COTTAGE COUNTRY, ON – Almost half of Canadian millennials will never be able to afford a home and prices in the region aren’t helping.

The KPMG Millennials and Retirement poll found that only 54 percent of people aged 23 to 38 will be able to buy a house in their lifetime.Fh

Catharine Inniss is the president of the Lakelands Association of Realtors and spoke with MyMuskokNOW about the issue. She said while the younger generation tends to be set back by the cost of post-secondary education, owning a home is a privilege and not a right.

She added the government has made it more difficult for people to be approved for mortgages and in the long run, it can be a good thing to avoid people from becoming “house poor.”

“Interest rates will go up,” Inniss said. “You want to make sure that if there is a little bit of financial pressure millennials or new homeowners of any age, can weather that. They are in much worse shape if they get into a situation where they can’t afford the home long term.”

Inniss said it is a seller’s market in the region, not only because inventory is low, but because prices tend to be higher in areas with a lot of cottages or second homes.

She added it takes a pretty decent income to be able to afford a home and the local jobs, particularly in the Muskoka area, don’t offer a high enough wage for people to comfortably afford houses.

The best advice Inniss had for those looking to afford their first house is to live within their means.

“Delayed gratification in terms of spending your money,” Inniss said. “Perhaps trading out the travel experience for a while for the homeowner experience.”

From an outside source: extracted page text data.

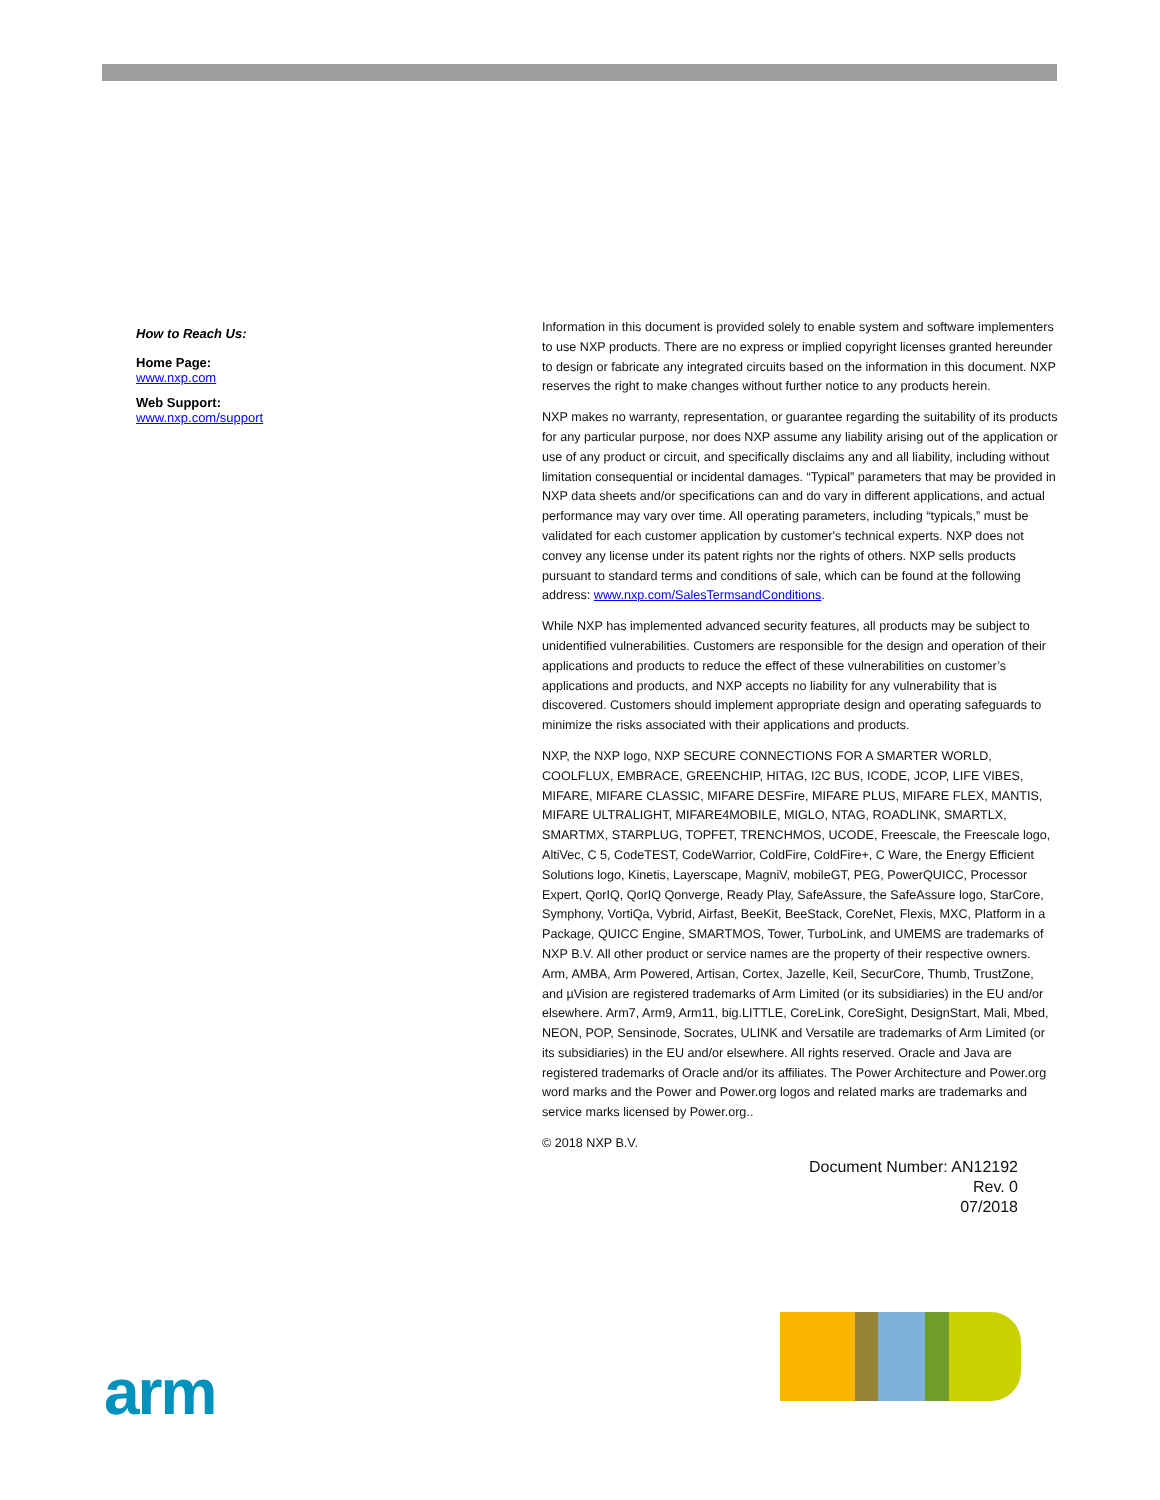How to Reach Us:
Home Page:
www.nxp.com
Web Support:
www.nxp.com/support
Information in this document is provided solely to enable system and software implementers to use NXP products. There are no express or implied copyright licenses granted hereunder to design or fabricate any integrated circuits based on the information in this document. NXP reserves the right to make changes without further notice to any products herein.
NXP makes no warranty, representation, or guarantee regarding the suitability of its products for any particular purpose, nor does NXP assume any liability arising out of the application or use of any product or circuit, and specifically disclaims any and all liability, including without limitation consequential or incidental damages. “Typical” parameters that may be provided in NXP data sheets and/or specifications can and do vary in different applications, and actual performance may vary over time. All operating parameters, including “typicals,” must be validated for each customer application by customer's technical experts. NXP does not convey any license under its patent rights nor the rights of others. NXP sells products pursuant to standard terms and conditions of sale, which can be found at the following address: www.nxp.com/SalesTermsandConditions.
While NXP has implemented advanced security features, all products may be subject to unidentified vulnerabilities. Customers are responsible for the design and operation of their applications and products to reduce the effect of these vulnerabilities on customer’s applications and products, and NXP accepts no liability for any vulnerability that is discovered. Customers should implement appropriate design and operating safeguards to minimize the risks associated with their applications and products.
NXP, the NXP logo, NXP SECURE CONNECTIONS FOR A SMARTER WORLD, COOLFLUX, EMBRACE, GREENCHIP, HITAG, I2C BUS, ICODE, JCOP, LIFE VIBES, MIFARE, MIFARE CLASSIC, MIFARE DESFire, MIFARE PLUS, MIFARE FLEX, MANTIS, MIFARE ULTRALIGHT, MIFARE4MOBILE, MIGLO, NTAG, ROADLINK, SMARTLX, SMARTMX, STARPLUG, TOPFET, TRENCHMOS, UCODE, Freescale, the Freescale logo, AltiVec, C 5, CodeTEST, CodeWarrior, ColdFire, ColdFire+, C Ware, the Energy Efficient Solutions logo, Kinetis, Layerscape, MagniV, mobileGT, PEG, PowerQUICC, Processor Expert, QorIQ, QorIQ Qonverge, Ready Play, SafeAssure, the SafeAssure logo, StarCore, Symphony, VortiQa, Vybrid, Airfast, BeeKit, BeeStack, CoreNet, Flexis, MXC, Platform in a Package, QUICC Engine, SMARTMOS, Tower, TurboLink, and UMEMS are trademarks of NXP B.V. All other product or service names are the property of their respective owners. Arm, AMBA, Arm Powered, Artisan, Cortex, Jazelle, Keil, SecurCore, Thumb, TrustZone, and µVision are registered trademarks of Arm Limited (or its subsidiaries) in the EU and/or elsewhere. Arm7, Arm9, Arm11, big.LITTLE, CoreLink, CoreSight, DesignStart, Mali, Mbed, NEON, POP, Sensinode, Socrates, ULINK and Versatile are trademarks of Arm Limited (or its subsidiaries) in the EU and/or elsewhere. All rights reserved. Oracle and Java are registered trademarks of Oracle and/or its affiliates. The Power Architecture and Power.org word marks and the Power and Power.org logos and related marks are trademarks and service marks licensed by Power.org..
© 2018 NXP B.V.
Document Number: AN12192
Rev. 0
07/2018
arm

There is a sizable gap between predicted homeownership numbers for the younger generation compared to the current rates of the others. According to Statistics Canada, 70 percent of people aged 35 to 54 owned a home as of 2016 and the number jumped to three-quarters of 55 to 64-year-olds.

KPMG said that while the younger generation makes more on average than their parents did at the same age, they are also in substantially more debt.

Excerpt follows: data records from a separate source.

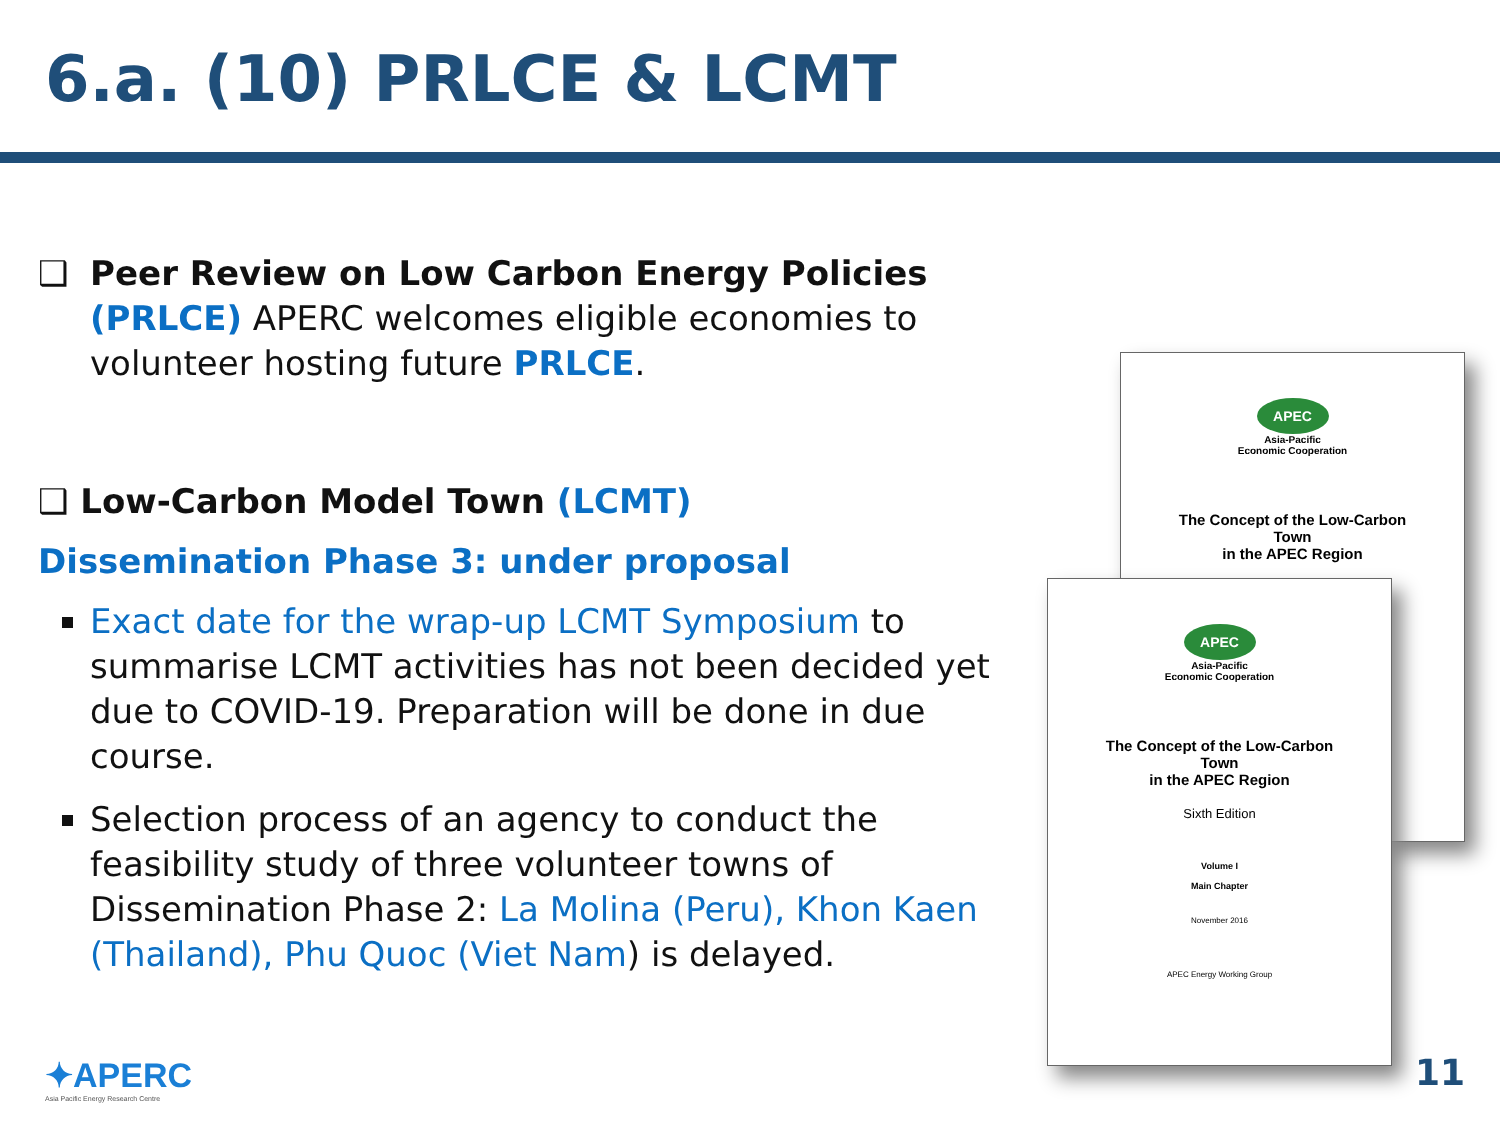6.a. (10) PRLCE & LCMT
❑ Peer Review on Low Carbon Energy Policies (PRLCE) APERC welcomes eligible economies to volunteer hosting future PRLCE.
❑ Low-Carbon Model Town (LCMT)
Dissemination Phase 3: under proposal
Exact date for the wrap-up LCMT Symposium to summarise LCMT activities has not been decided yet due to COVID-19. Preparation will be done in due course.
Selection process of an agency to conduct the feasibility study of three volunteer towns of Dissemination Phase 2: La Molina (Peru), Khon Kaen (Thailand), Phu Quoc (Viet Nam) is delayed.
APEC
Asia-Pacific
Economic Cooperation
The Concept of the Low-Carbon
Town
in the APEC Region
APEC
Asia-Pacific
Economic Cooperation
The Concept of the Low-Carbon
Town
in the APEC Region
Sixth Edition
Volume I
Main Chapter
November 2016
APEC Energy Working Group
✦APERC
Asia Pacific Energy Research Centre
11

“What we are seeing is that millennials face a choice today that their parents’ generation didn’t,” KPMG’s Martin Joyce said. “They either buy a home or focus on saving for retirement. Buying a home involves taking on considerable debt because house prices are so high in relation to incomes, and that limits millennials’ ability to save. While most feel homeownership is an investment for financial stability, they worry their home will be worth less in the future.”

More Statistics Canada data showed that on average every $1 of income a millennial gets, it comes with just over $2 of debt. KMPG said that ratio is a lot higher than Gen-Xers and Baby Boomers had at the same age.